● 本文抜粋
=-=-=
なぜ「ほぼ失明」するまで放置してしまうのか
1つ目の理由は、目そのものがたとえ視づらくなっても(機能が落ちても)、最終的に脳が自動的に補ってくれるからです。「盲点」を例に説明してみましょう。
人間には視えない範囲「盲点」があります。片目で視ると、必ず「視えない場所」があるのです。けれども、そのことに気づかないで済むように脳がうまく補ってくれています。それが脳の役割だからです。
緑内障のときも、それと似たことが起こります。
さらに、緑内障のときは視野の真ん中ではなく、視野の外側から欠けていくため、非常に気づきにくいのです。視野の欠損が中心部にまで迫って、ようやく「なんだか視にくくなった」と気づくのです。
2つ目の理由は、片目がたとえ視づらくなっても、もう片方の目が補ってくれるからです。試しに片目をつぶって生活してみていただければわかりますが、さして不自由なく暮らせます。
=-=-=
緑内障についての抜粋から、「人間には視えない範囲「盲点」」から「さして不自由なく暮らせます。」までの部分を一字一句違えずに書き写してもらえますか？

● 書き起こしたページ内容
=-=-=
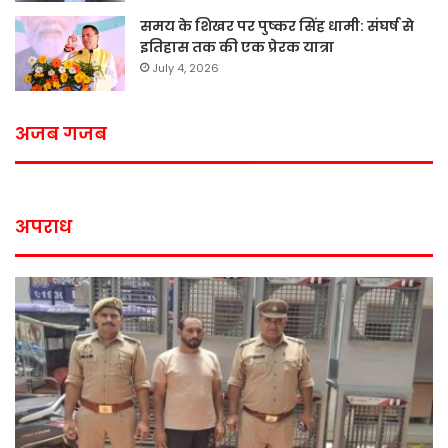
समय के शिखर पर पुष्कर सिंह धामी: संघर्ष से
इतिहास तक की एक प्रेरक यात्रा
July 4, 2026
अजब गजब
अपराध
=-=-=
● 出力結果
人間には視えない範囲「盲点」があります。片目で視ると、必ず「視えない場所」があるのです。けれども、そのことに気づかないで済むように脳がうまく補ってくれています。それが脳の役割だからです。
緑内障のときも、それと似たことが起こります。
さらに、緑内障のときは視野の真ん中ではなく、視野の外側から欠けていくため、非常に気づきにくいのです。視野の欠損が中心部にまで迫って、ようやく「なんだか視にくくなった」と気づくのです。
2つ目の理由は、片目がたとえ視づらくなっても、もう片方の目が補ってくれるからです。試しに片目をつぶって生活してみていただければわかりますが、さして不自由なく暮らせます。